Abstract: FR-PO833
B Cell and Monocyte Phenotyping in IGA Nephropathy: A Quick Asset to Investigate the Immune Status in Patients with IGA Nephropathy
Session Information
- Glomerular Diseases: Immunology, Inflammation - I
November 08, 2019 | Location: Exhibit Hall, Walter E. Washington Convention Center
Abstract Time: 10:00 AM - 12:00 PM
Category: Glomerular Diseases
- 1202 Glomerular Diseases: Immunology and Inflammation
Authors
- Sendic, Senka, Karolinska Institutet, Stockholm, Sweden
- Mansouri, Ladan, Karolinska Institutet, Stockholm, Sweden
- Lundberg, Sigrid, Danderyd Hospital, Stockholm, Sweden
- Nopp, Anna, Karolinska Institutet, Stockholm, Sweden
- Jacobson, Stefan H., Danderyd Hospital, Stockholm, Sweden
- Lundahl, Joachim, Karolinska Institutet, Stockholm, Sweden
Background
IgA nephropathy (IgAN) is the most common glomerulonephritis. Naive and adaptive immune cells play a major role in the development and progression of disease, therefore unraveling a correlation between changes in the immune status of the patient and clinical outcomes is of great value. We aimed to investigate B cell and monocyte phenotype, comparing the IgAN patients with disease controls (patients with polycystic kidney disease) and healthy individuals.
Methods
IgAN patients (n = 13) were recruited from Danderyd Hospital, Karolinska Institutet, Stockholm, Sweden. Patients (men 46%,) with median age of 45 years (IQR 38-60), median eGFR of 57 ml/min x1.73m2 (IQR 42-84) and median urine albumin-to-creatinine ratio of 74 mg/mmol (IQR 18-116). Disease controls with polycystic kidney disease (n=13) were matched for eGFR, gender- and age (±10 years).
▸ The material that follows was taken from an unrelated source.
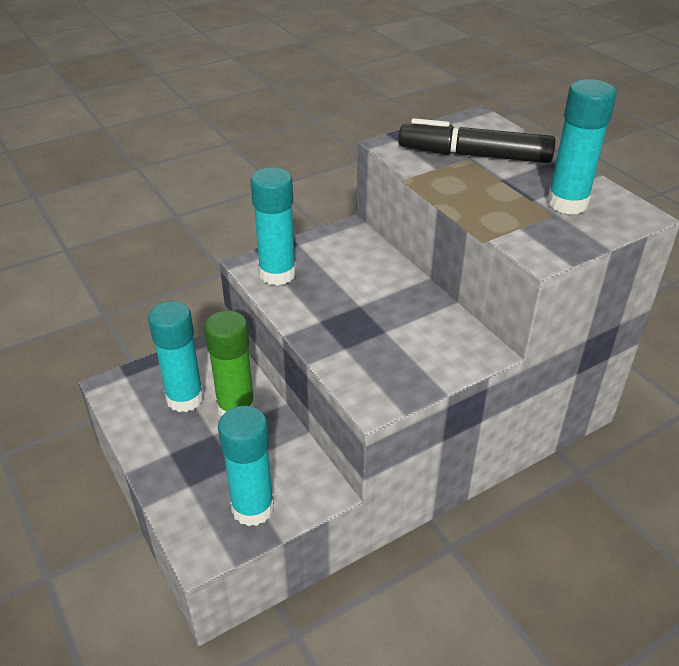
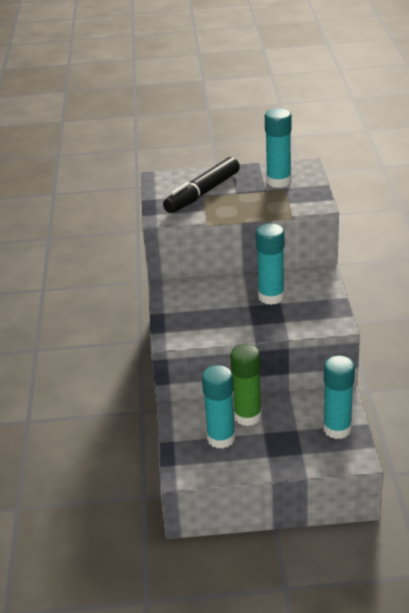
camera: 60 degrees left, 5 degrees down
turquoise glue stick [250,167,296,286] -> turquoise glue stick moved to [256,223,285,305]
Healthy controls (n = 13) were gender- and age-matched (±5 years) with patients. CD3+ cells were isolated from freshly separated peripheral blood mononuclear cells by positive selection using a magnetic cell sorting system. CD3+ and CD3- cells were then divided and stained for different subsets of B cells and analyzed by flowcytometry. Cytokines were analyzed by ELISA.
Results
We report an increase in the proportion of CD14+ CD16++ cells (non-classical monocytes) in patient with IgAN comparing to healthy individuals and disease controls. Decrease in the proportion of CD19+ CD27+ IgD+ cells (pre switched B), CD19+ CD27+ CD38+ cells (plasmablasts) in the peripheral circulation of IgAN patients. IgAN and disease control showed an increase in CD19- CD27hi CD38 hi (transitioned plasma cells). We report a higher proportion naïve/pre switched in IgAN patients compared to healthy- and disease controls. We report significantly higher IL-6 in IgAN compared to helathy controls.
Conclusion
The decrease in the number of circulatory pre-switched B cells and plasmablasts, but an increase of transitioned plasma cells in our study suggests trafficking of subsets of B cells in IgAN patients between peripheral blood and extravascular lymphoid tissues. The increase in the proportion of inflammatory monocytes in IgAN patients may play a role in the high inflammatory state and possible crosstalk between different sectors of the immune system through the IL-6 axis.